A city’s roads are a mirror. They show you how a place treats its own people when things get crowded. They show you what a visitor carries home alongside photographs of the Mughal gardens and the taste of kehwa. Right now that mirror is showing something we should not be comfortable with.

Nobody is entirely to blame. But everybody is a little bit to blame. And that means everybody has something to fix.

To every driver on these roads, this city is your responsibility. The shikara walla whose season depends on tourists reaching the ghat without frustration. The family that drove fourteen hours to see Dal Lake now sitting in a jam wondering if it was worth it. Their experience is in your hands every time you sit behind a wheel. Slow down near tourist spots.

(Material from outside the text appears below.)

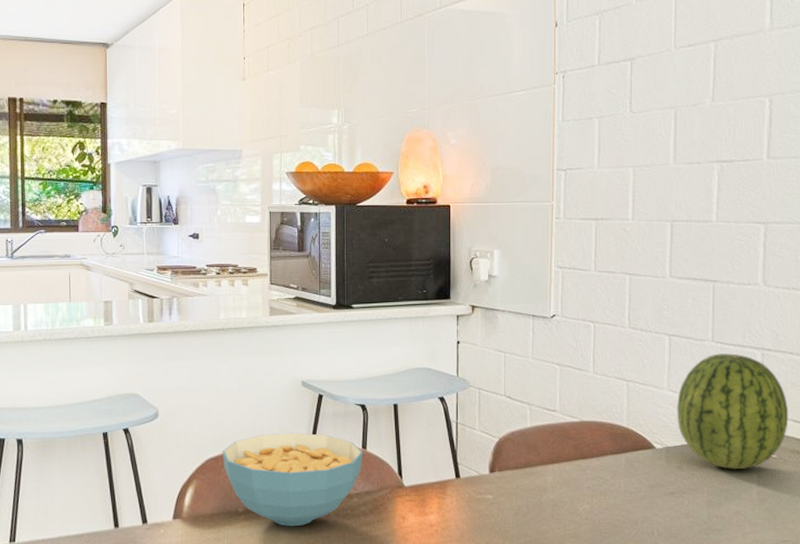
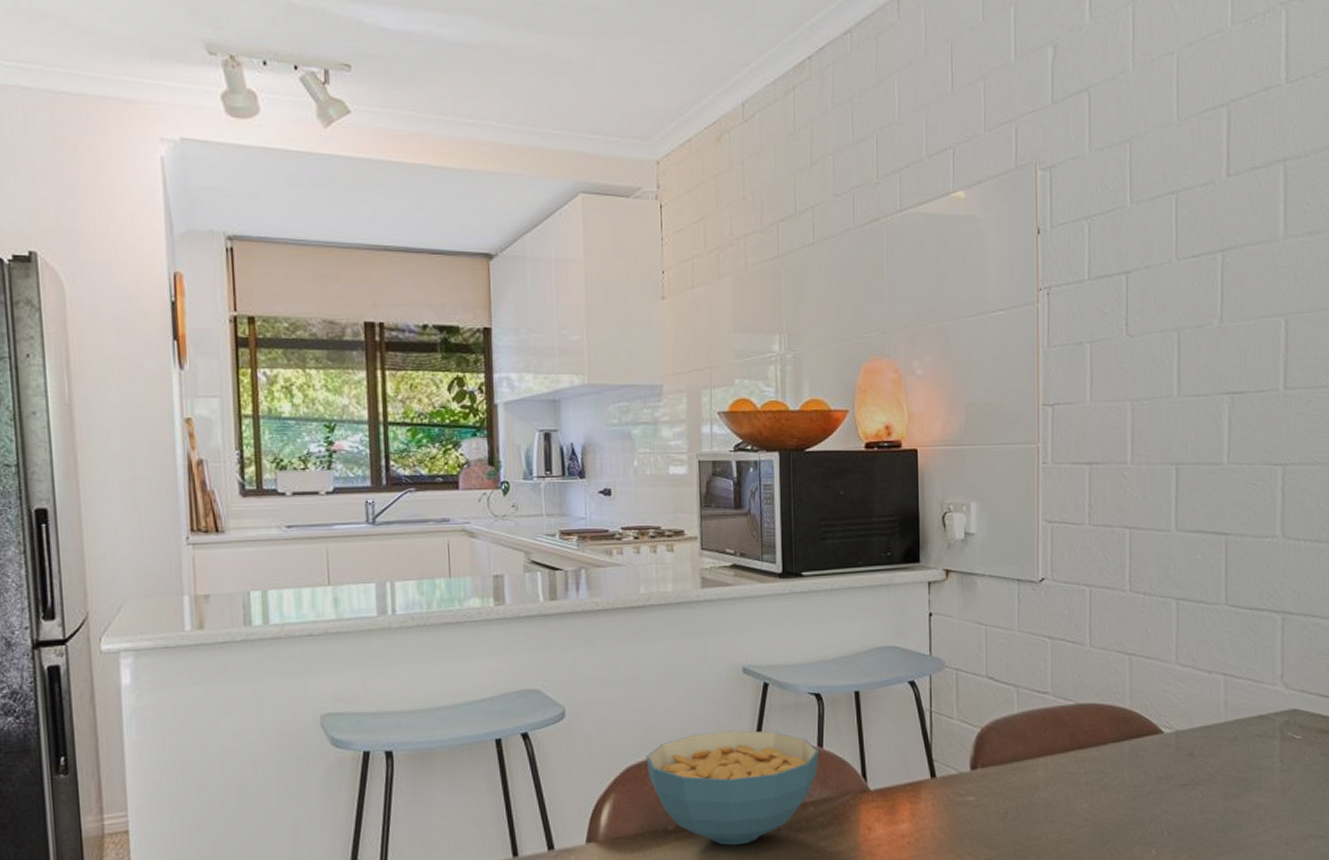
fruit: present [676,352,789,470] -> none [1186,617,1314,755]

Park where you are supposed to park. Stop treating your horn as a first response rather than a last resort.

To our visitors, please understand that these roads are also how a nurse reaches a patient and how a schoolchild gets home. When you stop mid-lane to take a photograph you are sitting inside someone’s ordinary day. Travel with that awareness.

To the traffic police, the appeal is direct. Peak tourist hours do not end at sunset. The Boulevard fills in the evening, dinner cruises return after dark, night markets run late. Yet this is precisely when visible presence thins and unmanaged hours begin. Extend your active hours. Put personnel at the bottlenecks everyone who drives this city can already name. Tow wrongly parked vehicles consistently, not occasionally. When a tourist sees an officer standing alert at nine in the evening, something shifts in how they behave.

A tourist who travels from Lal Chowk to Nishat without losing patience comes home and describes Kashmir differently. That word of mouth is worth more than any promotional campaign. Equally, a Srinagar resident who commutes without daily exhaustion carries a different kind of pride in their city.

Srinagar is shining this summer. Let its roads shine too.